In het Humboldt Current System (HCS) is bekend dat biologische en niet-biologische componenten, ecosysteemprocessen, en visserij beïnvloed worden op multi-decadale, inter-jaarlijkse, jaarlijkse, en intra-seizoensschalen. De wisselwerking tussen atmosferische variabiliteit, de onderstroom aan de poolzijde, de ondiepe zuurstofminimumzone (OMZ) en het bevruchtende effect van de kustopwelling en de over het algemeen hoge primaire productiesnelheden zijn bepalend voor de biofysische interacties, de koolstofbiomassa en de fluxen van gassen en deeltjes en opgeloste stoffen door de waterkolom. Kustopwelling (permanent en seizoensgebonden voor de kust van Peru en Noord-Chili, en uitgesproken seizoensgebonden tussen 30° zuiderbreedte en 40° zuiderbreedte) is het sleutelproces dat verantwoordelijk is voor de hoge biologische productiviteit in de HCS.
Momenteel produceert de westkust van Zuid-Amerika meer vis per oppervlakte-eenheid dan om het even welke andere regio in de wereldoceaan (zo werd er in 2007 ∼7,5 × 106 ton ansjovis aan land gebracht). Klimaatveranderingen op verschillende tijdschalen leiden tot veranderingen in het verspreidingsgebied van ansjovis- en sardinepopulaties en tot verschuivingen in hun dominantie in de HCS. De factoren die van invloed zijn op het mariene ecosysteem aan de kust en die doorwerken in de visserij, zijn vanuit sociaal oogpunt van cruciaal belang, aangezien de economische gevolgen van wanbeheer ernstig kunnen zijn. Visresten zijn vaak goed bewaard gebleven in sedimenten onder de hypoxische omstandigheden van de OMZ voor Peru en Chili, en onthullen variabiliteit over meerdere decennia en veranderingen op honderdjarige schaal in vispopulaties.

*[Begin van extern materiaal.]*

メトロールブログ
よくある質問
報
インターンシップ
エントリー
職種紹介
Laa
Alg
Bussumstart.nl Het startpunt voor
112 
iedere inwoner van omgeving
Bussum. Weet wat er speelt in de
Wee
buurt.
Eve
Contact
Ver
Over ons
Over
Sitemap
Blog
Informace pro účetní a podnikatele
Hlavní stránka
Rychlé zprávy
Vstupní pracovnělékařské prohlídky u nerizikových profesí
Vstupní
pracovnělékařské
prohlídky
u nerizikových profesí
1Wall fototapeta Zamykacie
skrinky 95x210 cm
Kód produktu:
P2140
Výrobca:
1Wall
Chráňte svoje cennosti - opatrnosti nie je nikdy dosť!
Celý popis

Sedimentstudies van de Chileense continentale marge, die de laatste 20.000 jaar van afzetting omvatten, onthullen veranderingen in de omstandigheden onder de grond in de HCS tijdens de ontglazing, die worden geïnterpreteerd als omvattende: een belangrijke reorganisatie van de OMZ; een deglaciale toename in denitrificatie losgekoppeld van lokale mariene productiviteit; en hogere deglaciale en Holocene paleoproductiviteiten vergeleken met het Laatste Glaciale Maximum in centraal-zuid Chili (35-37°S) terwijl dit schema omgekeerd is voor noord-centraal Chili.

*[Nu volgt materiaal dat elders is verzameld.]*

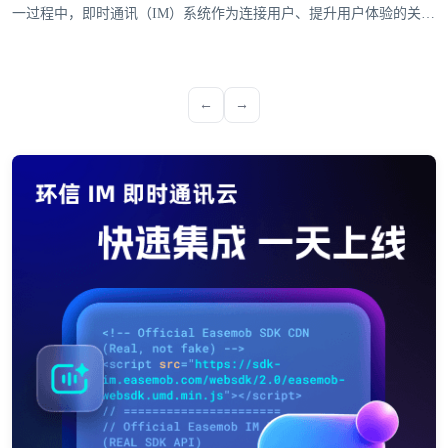
一过程中，即时通讯（IM）系统作为连接用户、提升用户体验的关键
工具，是企业全球化战略落地的关键支撑。环信深耕IM即时通讯系统
领域，通过全球化布局与多平台支持能力，成为众多出海企业的热门
选择。
←
→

Multi-schaal, interdisciplinaire benaderingen en gerichte onderzoeksgroepen zijn nodig om de interacties tussen lucht en zee, de planktondynamiek, de verwijdering van biomassa door de visserij, en de transformatie en fluxen van materie over de verschillende HCS-componenten te begrijpen. In dit document presenteren wij een multidisciplinaire synthese van de HCS die betrekking heeft op de fysica, atmosfeer, primaire en secundaire productie, midden- en hoge trofische niveaus, visserij inclusief beheersaspecten, en relevante sedimentaire studies.